New Goodyear Dunlop consumer tyre director aims to maximise success
‘Becoming the easiest to do business with’
At the start of November 2013, Goodyear Dunlop appointed Nick Harley as director Consumer Tyres for Goodyear Dunlop UK and Ireland. At the end of July 2014, Tyres & Accessories caught up with him to hear – nine months in – his reflections on the current state of the tyre market and what he can foresee in the future.
Prior to joining Goodyear Dunlop Harley worked as sales director at BP Castrol Lubricants. In this role he was responsible for the UK, Ireland, France and Benelux markets as well as key international accounts in Europe and Africa. Before this Harley was Automotive OEM director Europe and Africa, responsible for managing and developing strategic relationships between BP Castrol Lubricants and car, truck and driveline partners such as Ford, BMW and the VW Group.
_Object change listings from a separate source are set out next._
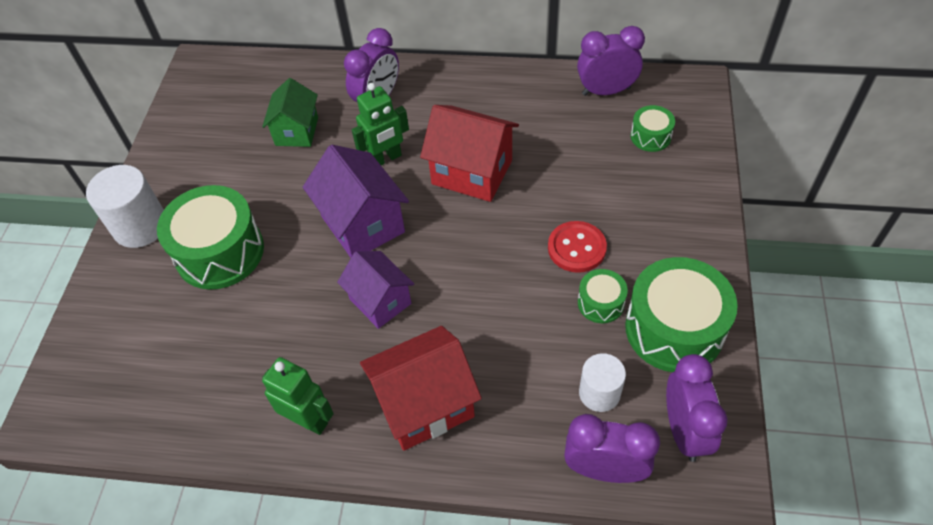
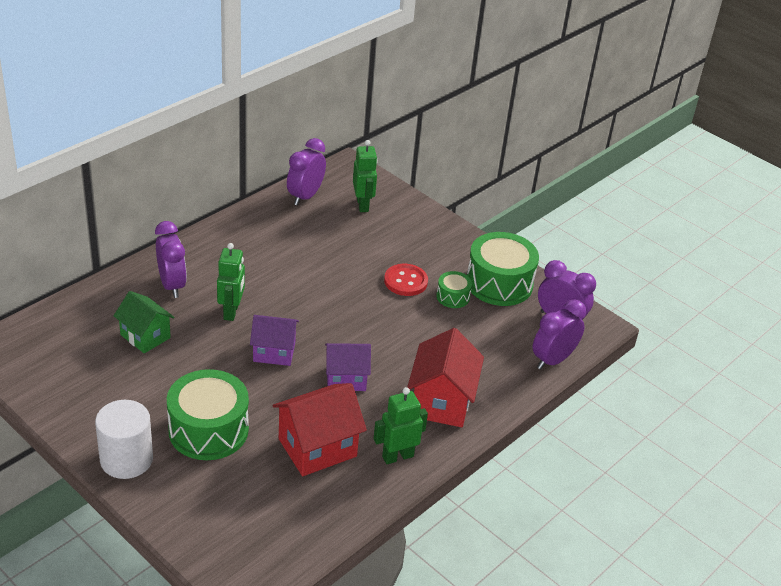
camera: 60 degrees left, 15 degrees down
purple house [303,145,409,258] -> purple house [250,315,299,366], size x0.67
red house [420,105,519,202] -> red house moved to [273,383,367,476]
white cylinder [579,353,626,412] -> none
green drum [631,105,675,152] -> green robot [353,140,378,212]

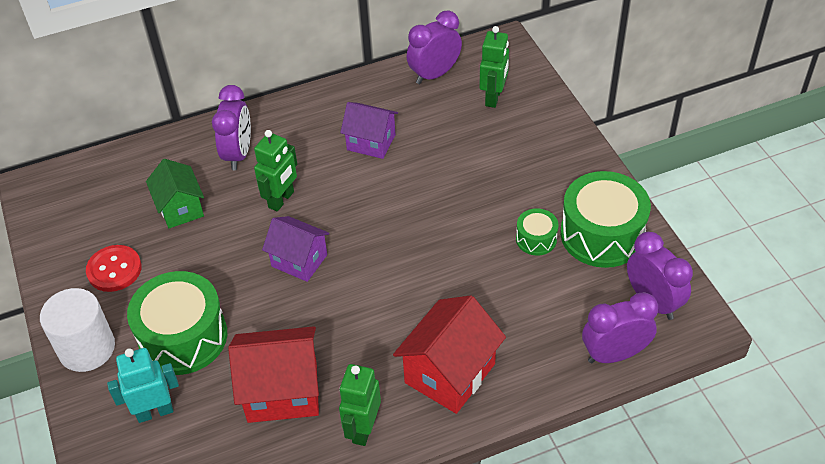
camera: 30 degrees right, 10 degrees up
purple house [325,343,371,391] -> purple house moved to [340,102,398,159]
green robot [374,387,428,464] -> green robot turned 75 degrees counterclockwise [339,364,381,446]
red button [384,264,428,296] -> red button moved to [86,245,142,292]
none -> turquoise robot [107,348,179,423]

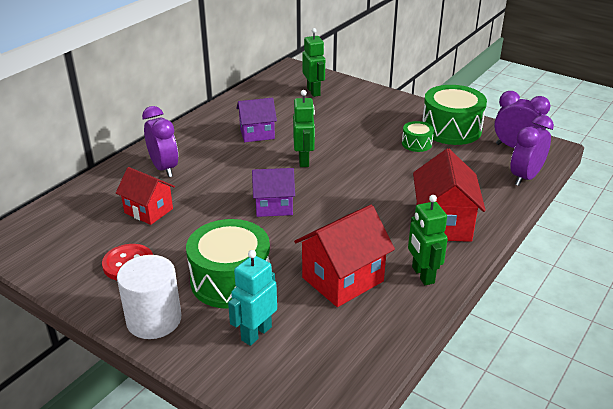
camera: 35 degrees left, 15 degrees down
green house [146,159,204,228] -> red house [116,167,175,225]
green robot [254,130,297,212] -> green robot moved to [293,90,315,167]
purple clock [407,10,462,84] -> none

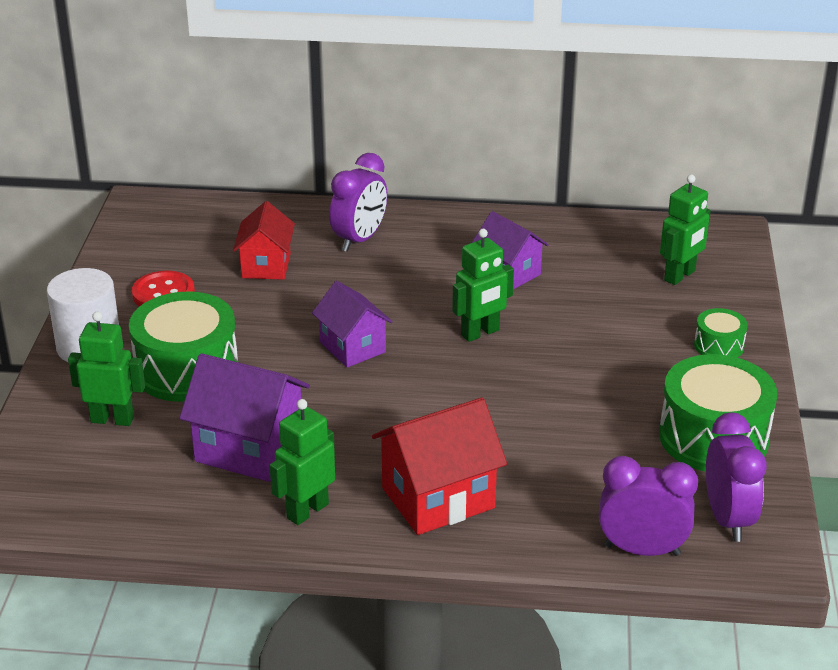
camera: 60 degrees right, 0 degrees up
turquoise robot [228,250,277,346] -> green robot [68,312,145,426]
red house [294,205,395,307] -> purple house [180,353,310,482]
green drum [402,121,434,152] -> green drum moved to [694,308,748,358]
Now he is handling the black round things we all know and love, Harley will lead Goodyear Dunlop’s UK consumer business across all brands, reporting into UK and Ireland managing director, Erich Fric. He replaces Juergen Titz, who has been appointed managing director Consumer OE for Goodyear Dunlop EMEA.
“We need to work the brand[s] harder,” says Harley before continuing by describing what this means. Goodyear Dunlop already have strong, if not market-leading market shares in the UK so working the brands harder is more about “maximising capabilities” rather than simply increasing raw unit sales. Furthermore “maximising capabilities” refers to the capabilities of the consumer product team and the company as a whole. With volumes already good, this is about putting existing strengths together with as yet un-maximised potential.
So does this have something to do with fact that Goodyear Dunlop is in the either enviable or challenging (depending on which way you look at it) position of having two premium brands? In a word, yes. Sales volumes across both brands are good, but separate them out and asses them on the basis of being two independent premium brands and there is said to be “room for improvement”.
According to Harley, future improvement will come from continuing and developing what are already strengths, by continuing development within existing retail channels, by further continuing relational dialogues with wholesalers. In other words it is all about becoming “even easier to do business with”.
Harley points to customer evaluations of the company’s performance as evidence that customer satisfaction is already high. However, moving forward means “staying ahead of market evolution” too. Or, to put it another way, if the company is easy to do business now, becoming even easier to do business with ultimately means being “the easiest to do business with in the industry”.
It is not about massive growth or numerous changes, he continues, but rather it is about tweaking the right things. For example Goodyear and Dunlop already have well defined differences in the eyes of consumers and therefore business customers should have a clear idea about which consumer to sell which product to. (As an aside, Harley confirms that despite the comparatively recent talk regarding the potential dissolution of the Goodyear/Sumitomo Dunlop joint venture in Europe, nothing is changing relating to the way the company works with the Dunlop brand in the continent). In sum it is about making sure “our customers have good value”, Harley continues.
What about a greater emphasis on the company’s group brands such as Fulda, Sava and Debica? This after all is a well-trodden path that competitor Bridgestone has recently taken with the rejevunation of its US-originated Firestone moniker over here. This is a quick one to answer. Fulda, Debica etc are all there, but all part of the line-up, but there are no plans to do anything like this at this time.
What about value improvement – that is achieving higher retail prices and/or offering better margins? “Part of development is about how we make fair value for our products” and, Harley continues, this can equate to “growing margins for us and our customers.”
Following an interesting and informal discussion on the whys and wherefores of work/life balance in all kinds of working environments, conversation moved on to the inevitable – what are Harley’s personal plans for this role? Does he plan to stick around or will he be move internationally at the next reshuffle? “I was at BP for 13 years in a number of regional and global jobs. I could still be there,” he explains, suggesting he has now plans of shifting focus any time soon. He reasoning – as the broader conversation suggested – is that he isn’t motivated by the idea of spending three out of four weeks a month on the other side of the continent or even in a different continent. Rather this latest move is a conscious decision to work in the UK and Ireland. That doesn’t mean he won’t get seconded onto European projects, but this – he concluded – was never part of the original plan.